Margaret Ann was also wearing blue oxford-type shoes, laces both tied. Some killers take the shoes off and even find ingenious uses for the laces. This guy just left them as is. Margaret Ann’s eyeglasses, with their cheap gray plastic frames, were found lying on the floor approximately eight inches from her right hand. The right lens had “what appeared to be smudges of blood.”
Bodie was taking photos of Margaret Ann’s body when the morgue attendants arrived to take her to the next stop on her journey to the grave. As the attendants lifted her up, Bodie spied a pool of dried blood on the terrazzo floor, under the right side of Margaret Ann’s head and shoulders. Bodie bent down to examine the stain closer. It looked oval in shape, about nine inches in diameter.

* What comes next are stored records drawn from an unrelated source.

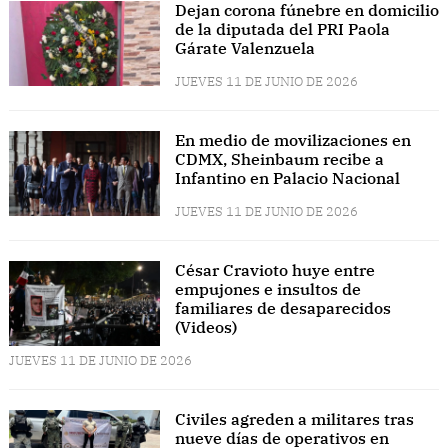
Dejan corona fúnebre en domicilio
de la diputada del PRI Paola
Gárate Valenzuela
JUEVES 11 DE JUNIO DE 2026
En medio de movilizaciones en
CDMX, Sheinbaum recibe a
Infantino en Palacio Nacional
JUEVES 11 DE JUNIO DE 2026
César Cravioto huye entre
empujones e insultos de
familiares de desaparecidos
(Videos)
JUEVES 11 DE JUNIO DE 2026
Civiles agreden a militares tras
nueve días de operativos en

The body was finally removed at 10:30
A.M
. But that made it much easier to minutely search the floor. Sister Margaret Ann was a stickler for spotless ones. The area where her body had lain yielded nothing—no stray cigarette butt, no hairs, no fibers, no spit, no blood,
nothing.
Without one piece of physical evidence pointing in the direction of the killer, it was the kind of case that not only would be difficult to solve, it would be difficult to prosecute.
There was also no evidence Margaret Ann Pahl had been killed someplace else and then transported here. The sacristy itself was the crime scene. Standard operating procedure on homicide investigations is to measure the area where the crime is committed. Marx produced a tape measure and engaged it. The room’s dimensions came in at eleven by seventeen feet.
The sacristy had two windows and two entrances. Both doorways were located on the south wall. The first solid oak door entered from the right side of the chapel, in back of the Communion rail that fronted the pews. This door was closed and locked when Margaret Ann was found. A key was needed to unlock this door from the outside, which Sister Madelyn Marie used to get in. Bodie dusted the doorknob for prints. He came up with nothing; same with the door.
The second door to the sacristy had an older type of lock that required a skeleton key. The door was found closed, and unlocked with the skeleton key inserted from the inside of the sacristy. This door led to a narrow passageway that in turn led to the stairwell. Bodie checked the second door. Again, no prints. Whoever the guy was, he had been careful not to leave anything behind. He was either forensically aware or damn lucky.
One of the two windows in the sacristy was located on the north side of the room, facing the parking area for the old morgue. The second window faced Twenty-third Street. Both windows had off-white window shades that Margaret Ann kept halfway down. While the window shade on the Twenty-third Street window was in the normal position, the window shade on the window overlooking the morgue parking area was pulled all the way down, just below the bottom section of the window. A large wooden armchair that usually sat in front of the window was pushed against the right side of the window shade.
The killer had probably pulled the shade down and put the chair against it to be sure it stayed in place while he went about his cowardly business. The morgue parking area saw a lot of passenger and car traffic.
Marx wrote this in his report:
“It is this investigator’s opinion that a stranger to the surroundings in the chapel/sacristy would not normally have the incentive or initiative to lower the window shade to avoid being detected.”